* YOUR ASSIGNMENT: When you give the entries again, keep every word as it stands and drop the pictures.

****************

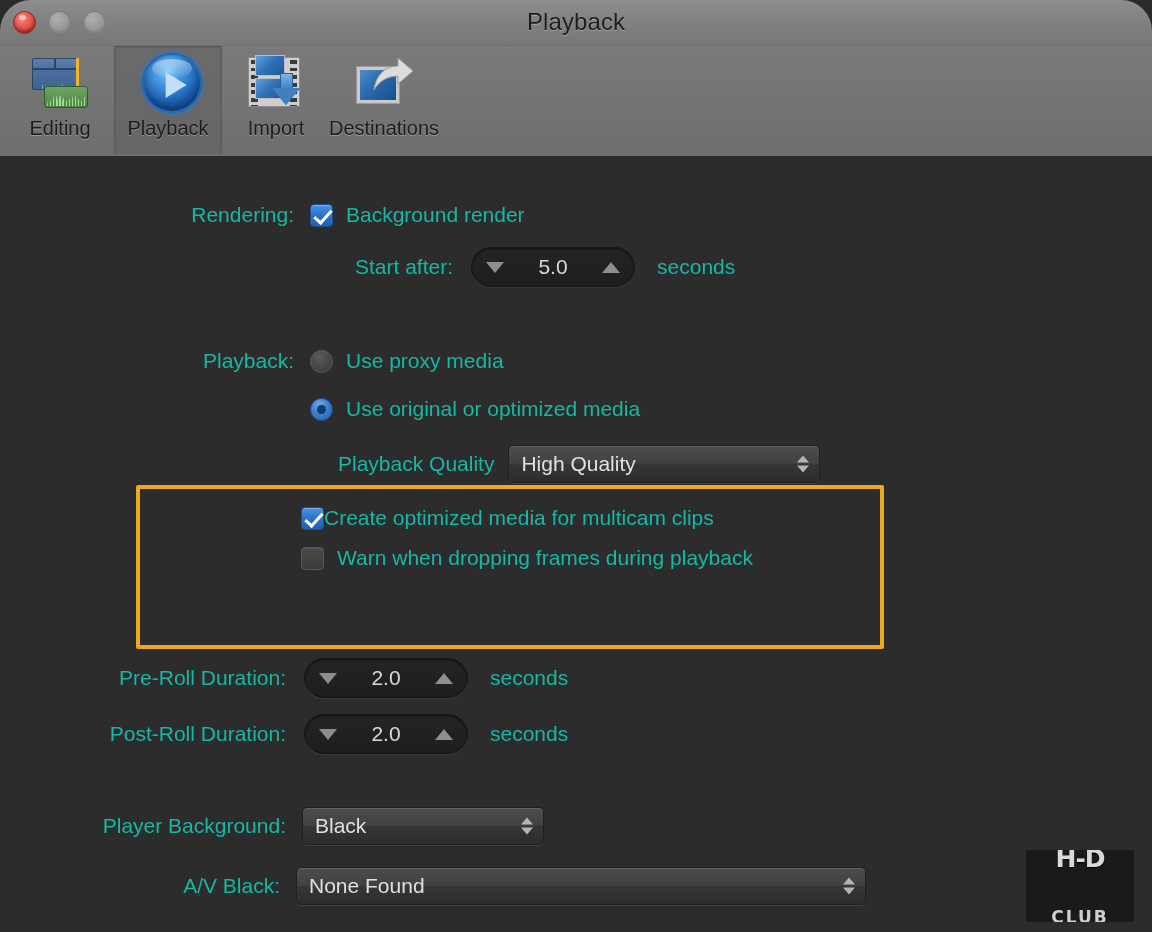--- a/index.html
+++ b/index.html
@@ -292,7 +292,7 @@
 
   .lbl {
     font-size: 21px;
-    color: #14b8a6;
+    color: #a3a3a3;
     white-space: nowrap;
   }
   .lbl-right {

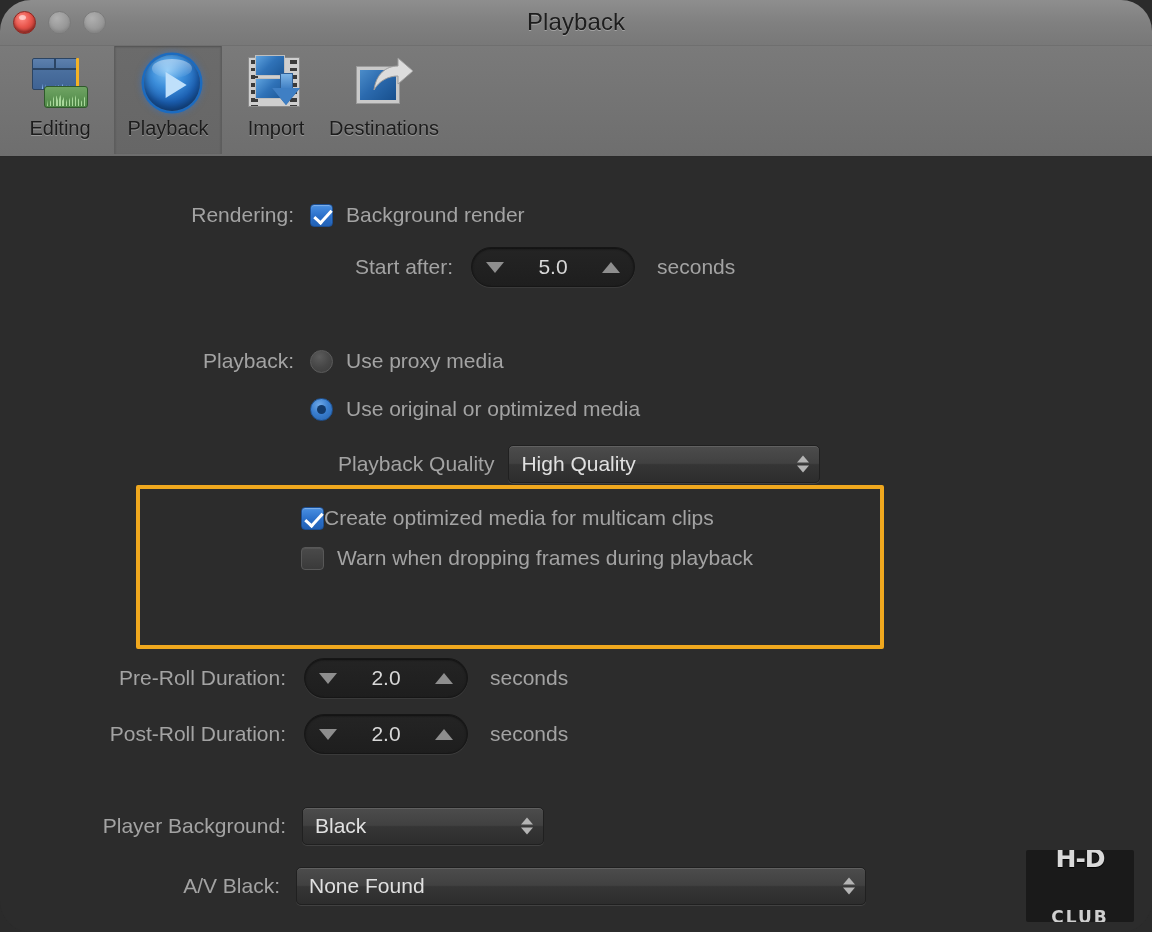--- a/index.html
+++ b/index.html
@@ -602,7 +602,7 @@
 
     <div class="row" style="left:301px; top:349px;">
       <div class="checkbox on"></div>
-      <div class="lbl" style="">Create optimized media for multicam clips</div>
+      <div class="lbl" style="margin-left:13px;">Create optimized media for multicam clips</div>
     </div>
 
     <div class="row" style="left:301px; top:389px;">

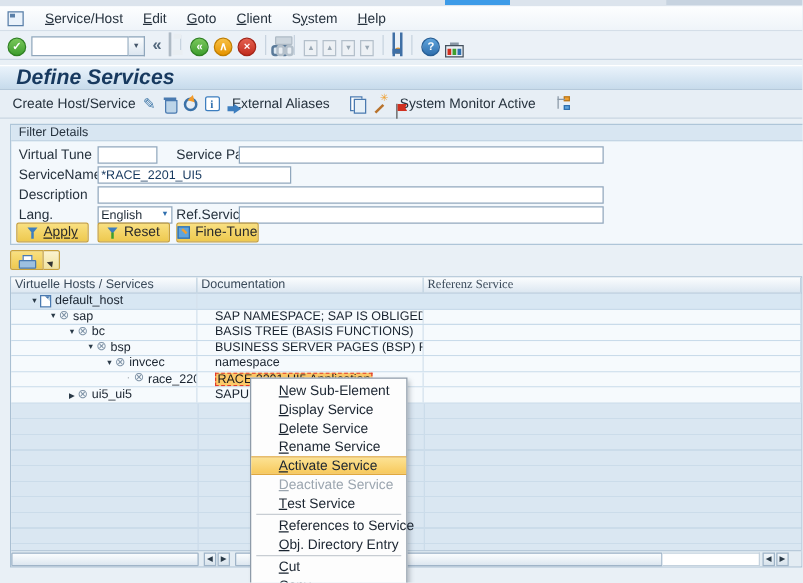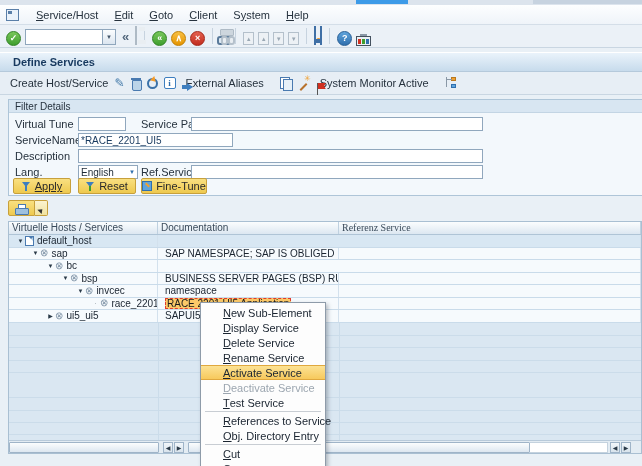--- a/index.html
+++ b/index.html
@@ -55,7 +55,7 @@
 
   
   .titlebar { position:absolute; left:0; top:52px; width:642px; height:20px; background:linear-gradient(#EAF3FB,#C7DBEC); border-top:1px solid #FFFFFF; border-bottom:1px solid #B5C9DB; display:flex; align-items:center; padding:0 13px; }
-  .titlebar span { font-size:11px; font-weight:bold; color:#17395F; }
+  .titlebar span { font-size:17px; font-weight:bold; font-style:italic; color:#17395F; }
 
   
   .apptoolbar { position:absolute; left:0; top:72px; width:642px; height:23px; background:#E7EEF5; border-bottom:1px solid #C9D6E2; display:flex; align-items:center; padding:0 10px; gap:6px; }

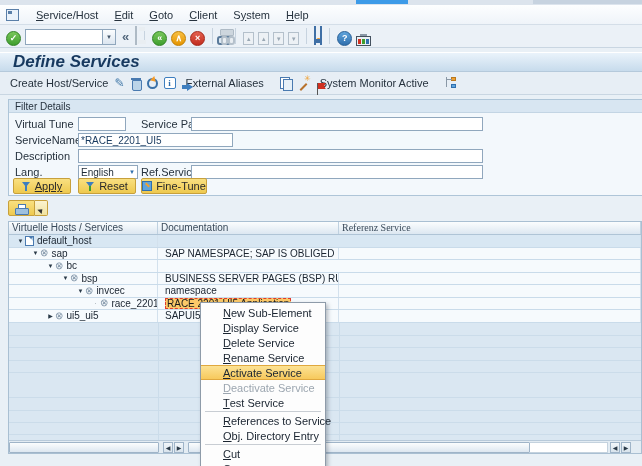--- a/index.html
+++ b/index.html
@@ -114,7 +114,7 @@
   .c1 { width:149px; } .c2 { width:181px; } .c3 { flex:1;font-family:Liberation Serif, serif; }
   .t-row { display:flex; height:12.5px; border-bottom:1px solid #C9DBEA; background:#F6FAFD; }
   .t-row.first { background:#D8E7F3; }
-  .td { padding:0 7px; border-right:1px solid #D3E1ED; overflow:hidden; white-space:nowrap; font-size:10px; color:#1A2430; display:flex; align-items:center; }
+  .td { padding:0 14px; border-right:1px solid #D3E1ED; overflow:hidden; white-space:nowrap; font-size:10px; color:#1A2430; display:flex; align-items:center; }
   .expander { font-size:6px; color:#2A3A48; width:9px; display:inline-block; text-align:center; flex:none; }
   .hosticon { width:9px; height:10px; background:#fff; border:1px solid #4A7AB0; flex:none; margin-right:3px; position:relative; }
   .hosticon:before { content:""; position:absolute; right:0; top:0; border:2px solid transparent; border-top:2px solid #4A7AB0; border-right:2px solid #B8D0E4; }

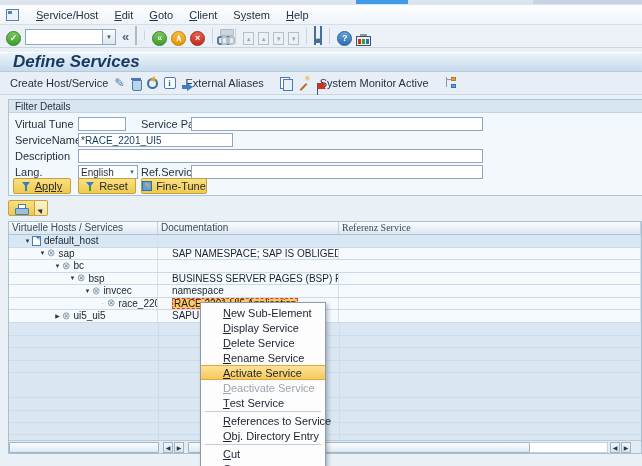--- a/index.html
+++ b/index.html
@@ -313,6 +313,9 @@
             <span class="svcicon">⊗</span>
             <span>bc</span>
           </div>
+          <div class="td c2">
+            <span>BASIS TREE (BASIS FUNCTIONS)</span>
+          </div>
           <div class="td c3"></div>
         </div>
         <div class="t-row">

****************

* EXERCISE OUTPUT:
--- a/index.html
+++ b/index.html
@@ -292,7 +292,7 @@
 
   .lbl {
     font-size: 21px;
-    color: #14b8a6;
+    color: #a3a3a3;
     white-space: nowrap;
   }
   .lbl-right {

--- a/index.html
+++ b/index.html
@@ -602,7 +602,7 @@
 
     <div class="row" style="left:301px; top:349px;">
       <div class="checkbox on"></div>
-      <div class="lbl" style="">Create optimized media for multicam clips</div>
+      <div class="lbl" style="margin-left:13px;">Create optimized media for multicam clips</div>
     </div>
 
     <div class="row" style="left:301px; top:389px;">

--- a/index.html
+++ b/index.html
@@ -55,7 +55,7 @@
 
   
   .titlebar { position:absolute; left:0; top:52px; width:642px; height:20px; background:linear-gradient(#EAF3FB,#C7DBEC); border-top:1px solid #FFFFFF; border-bottom:1px solid #B5C9DB; display:flex; align-items:center; padding:0 13px; }
-  .titlebar span { font-size:11px; font-weight:bold; color:#17395F; }
+  .titlebar span { font-size:17px; font-weight:bold; font-style:italic; color:#17395F; }
 
   
   .apptoolbar { position:absolute; left:0; top:72px; width:642px; height:23px; background:#E7EEF5; border-bottom:1px solid #C9D6E2; display:flex; align-items:center; padding:0 10px; gap:6px; }

--- a/index.html
+++ b/index.html
@@ -114,7 +114,7 @@
   .c1 { width:149px; } .c2 { width:181px; } .c3 { flex:1;font-family:Liberation Serif, serif; }
   .t-row { display:flex; height:12.5px; border-bottom:1px solid #C9DBEA; background:#F6FAFD; }
   .t-row.first { background:#D8E7F3; }
-  .td { padding:0 7px; border-right:1px solid #D3E1ED; overflow:hidden; white-space:nowrap; font-size:10px; color:#1A2430; display:flex; align-items:center; }
+  .td { padding:0 14px; border-right:1px solid #D3E1ED; overflow:hidden; white-space:nowrap; font-size:10px; color:#1A2430; display:flex; align-items:center; }
   .expander { font-size:6px; color:#2A3A48; width:9px; display:inline-block; text-align:center; flex:none; }
   .hosticon { width:9px; height:10px; background:#fff; border:1px solid #4A7AB0; flex:none; margin-right:3px; position:relative; }
   .hosticon:before { content:""; position:absolute; right:0; top:0; border:2px solid transparent; border-top:2px solid #4A7AB0; border-right:2px solid #B8D0E4; }

--- a/index.html
+++ b/index.html
@@ -313,6 +313,9 @@
             <span class="svcicon">⊗</span>
             <span>bc</span>
           </div>
+          <div class="td c2">
+            <span>BASIS TREE (BASIS FUNCTIONS)</span>
+          </div>
           <div class="td c3"></div>
         </div>
         <div class="t-row">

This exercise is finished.